Hero blinked, her flaming eyes spinning languidly. She’d been shaking out her arms, preparing herself for whatever she was going to attempt, but she paused to stare at him. “Are we giving speeches, DH Keen?” she asked, sounding amused. “Should I say something inspiring?”

“I – uh – if you want.” This wasn’t the reaction he’d expected. Flustered, he adjusted his saber and stared at his feet. He deserved her disdain.
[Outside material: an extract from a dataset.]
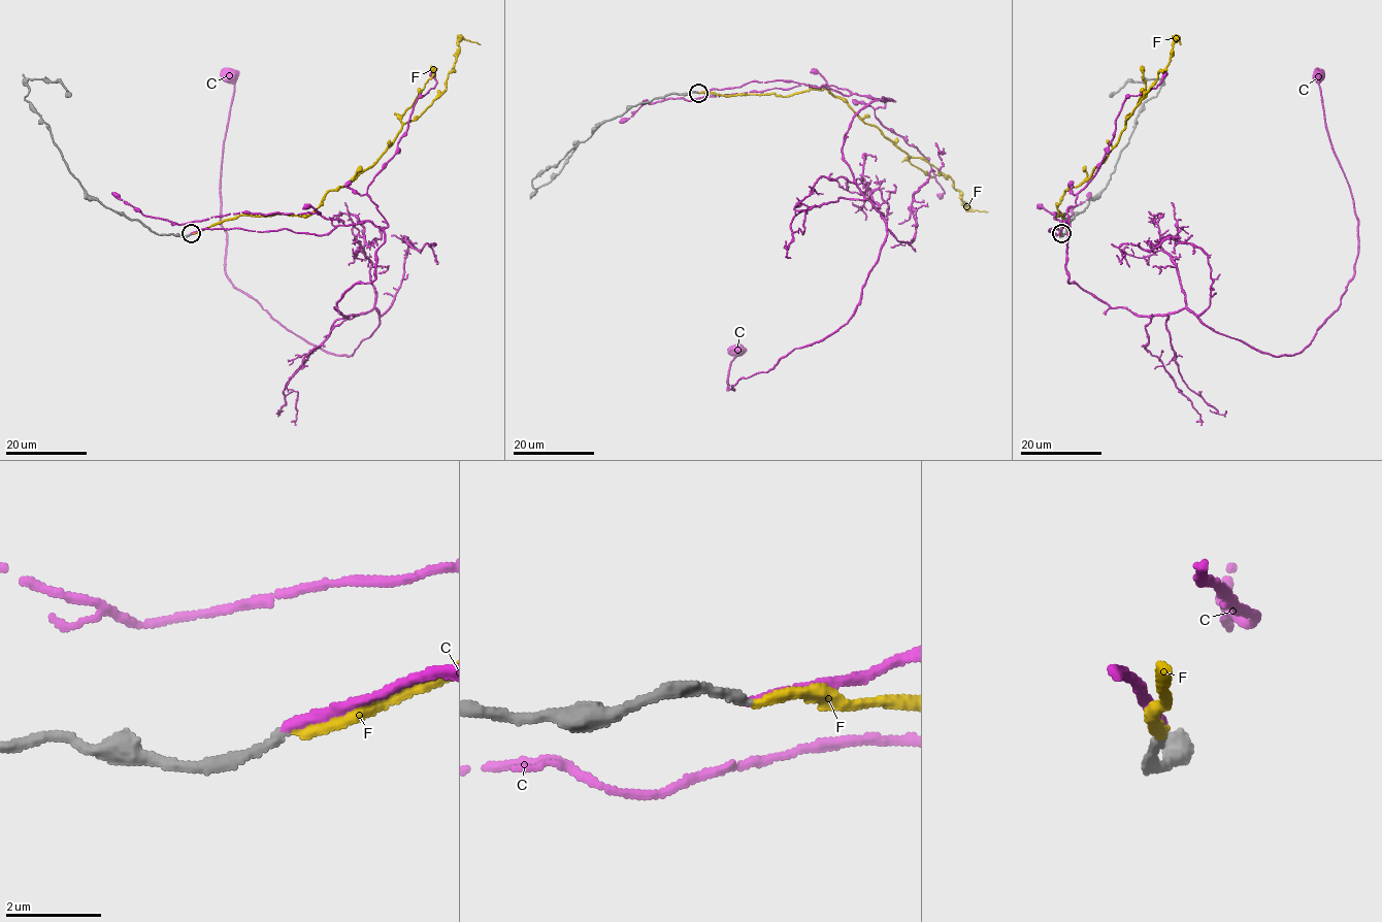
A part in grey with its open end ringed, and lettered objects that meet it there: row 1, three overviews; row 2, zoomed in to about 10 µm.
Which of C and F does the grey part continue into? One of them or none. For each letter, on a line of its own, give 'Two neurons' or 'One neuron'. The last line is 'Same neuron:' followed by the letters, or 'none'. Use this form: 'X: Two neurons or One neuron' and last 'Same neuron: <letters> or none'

“Eh, maybe later.” She raised her sword. Again, flames wreathed it – wreathed her – and one of her flaming eyes darkened in a wink. “I trust you, too. Oleander Keen.” Her voice deepened, grew hard. “Are you ready, Demonhunter?”

He snapped to attention. “Ready, Inspector Death Speaker!”

She pressed the tip of her burning sword against the invisible shield. A needle to a dragon’s heart.